Verständlich also, dass Studenten und Fachkräfte vom indischen Subkontinent das Rückgrat des 2010 gegründeten Clubs bilden, der mit 130 Mitgliedern der größte Cricket-Verein Deutschlands ist. Doch Präsident Sadeque ist das nicht genug: „Wir wollen, dass unser Sport auch in Stuttgart Fuß fasst“, fordert der Vorsitzende. Noch schlagen sich seine Mitstreiter und er jedoch mit Startschwierigkeiten herum: „Cricket muss man lernen“, erklärt Sadeque, „und es braucht Zeit, um Spaß daran zu haben.“ Bevor es zum Training geht, muss deshalb erst einmal die Theorie gebüffelt werden.
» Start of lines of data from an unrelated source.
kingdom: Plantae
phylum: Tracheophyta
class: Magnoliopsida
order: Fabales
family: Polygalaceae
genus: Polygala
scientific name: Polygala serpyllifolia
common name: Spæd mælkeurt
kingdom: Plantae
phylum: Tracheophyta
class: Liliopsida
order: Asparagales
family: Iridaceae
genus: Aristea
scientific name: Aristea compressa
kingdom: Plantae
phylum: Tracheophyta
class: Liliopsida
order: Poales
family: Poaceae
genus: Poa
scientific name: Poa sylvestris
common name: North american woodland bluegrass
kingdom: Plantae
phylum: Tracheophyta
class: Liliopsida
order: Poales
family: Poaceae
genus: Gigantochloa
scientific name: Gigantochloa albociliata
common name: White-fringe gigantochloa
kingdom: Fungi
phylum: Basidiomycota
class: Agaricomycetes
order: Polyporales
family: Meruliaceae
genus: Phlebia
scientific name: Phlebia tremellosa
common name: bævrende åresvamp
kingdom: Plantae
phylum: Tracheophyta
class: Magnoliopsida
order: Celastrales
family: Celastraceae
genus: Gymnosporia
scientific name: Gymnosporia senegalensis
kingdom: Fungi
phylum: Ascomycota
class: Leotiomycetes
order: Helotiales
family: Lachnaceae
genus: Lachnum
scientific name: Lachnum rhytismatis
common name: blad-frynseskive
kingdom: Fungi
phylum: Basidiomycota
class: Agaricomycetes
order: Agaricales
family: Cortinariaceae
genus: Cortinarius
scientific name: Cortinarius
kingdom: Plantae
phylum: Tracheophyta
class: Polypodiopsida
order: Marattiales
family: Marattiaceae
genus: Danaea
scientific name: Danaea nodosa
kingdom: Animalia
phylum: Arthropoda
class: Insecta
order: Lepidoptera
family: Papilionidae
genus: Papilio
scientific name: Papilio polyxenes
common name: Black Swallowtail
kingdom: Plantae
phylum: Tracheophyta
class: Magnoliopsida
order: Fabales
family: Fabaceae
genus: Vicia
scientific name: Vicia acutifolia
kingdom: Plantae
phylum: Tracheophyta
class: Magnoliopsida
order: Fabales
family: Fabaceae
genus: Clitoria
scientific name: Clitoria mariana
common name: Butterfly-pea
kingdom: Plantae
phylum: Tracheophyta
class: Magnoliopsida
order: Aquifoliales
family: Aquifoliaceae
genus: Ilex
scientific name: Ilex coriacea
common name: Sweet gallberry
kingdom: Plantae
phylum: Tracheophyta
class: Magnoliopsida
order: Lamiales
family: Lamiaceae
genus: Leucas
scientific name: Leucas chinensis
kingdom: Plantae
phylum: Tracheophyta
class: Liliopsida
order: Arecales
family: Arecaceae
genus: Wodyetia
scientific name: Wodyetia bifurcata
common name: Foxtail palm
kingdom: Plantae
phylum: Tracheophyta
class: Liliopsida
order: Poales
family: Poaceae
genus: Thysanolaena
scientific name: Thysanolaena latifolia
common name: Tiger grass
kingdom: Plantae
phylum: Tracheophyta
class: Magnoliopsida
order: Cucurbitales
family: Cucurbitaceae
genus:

Leider, sagt Sadeque dann, seien viele deutsche Interessenten abgesprungen, bevor sie richtig mit dem Sport angefangen hatten.
Cricket gilt immer noch als Gentlemen’s Sport
Davon lassen sich die Eagles aber nicht frustrieren: Im Betriebssport von Bosch und Daimler ist der Club aktiv, bei den Projekttagen des Gymnasiums Korntal-Münchingen begeisterten die Mitglieder vor den Sommerferien 27 Schüler für Cricket. Und zusammen mit der Children’s English Library (CEL) in Stuttgart will der Verein weitere Schul-Workshops organisieren. Auch Manuela Schmelt, Mitarbeiterin der CEL, freut sich über das Engagement der Eagles: „Meine beiden Jungs spielen mit Leidenschaft Fußball“, sagt die in Stuttgart lebende Londonerin, „aber ich wollte, dass sie auch Cricket spielen. Der Sport gehört schließlich zur britischen Kultur dazu.“
Genauso wie fürs Regenwetter sind die Briten für ihre Höflichkeit bekannt. Auch Cricket gilt immer noch als Gentlemen’s Sport, bei dem unfaire Verhaltensweisen geächtet sind und die Kontrahenten stets ein sportliches Miteinander pflegen. „Im Englischen gibt es sogar die Redewendung ‚That’s just not cricket!‘ – das heißt so viel wie: Das ist einfach nicht fair!“, erklärt Manuela Schmelt. Deutschlands Cricket-Gentlemen sind vom sportlichen Durchbruch aber noch weit entfernt: In der Weltrangliste des Cricket-Weltverbands ICC steht Deutschland nur auf Rang 39 – hinter den Fidschi-Inseln.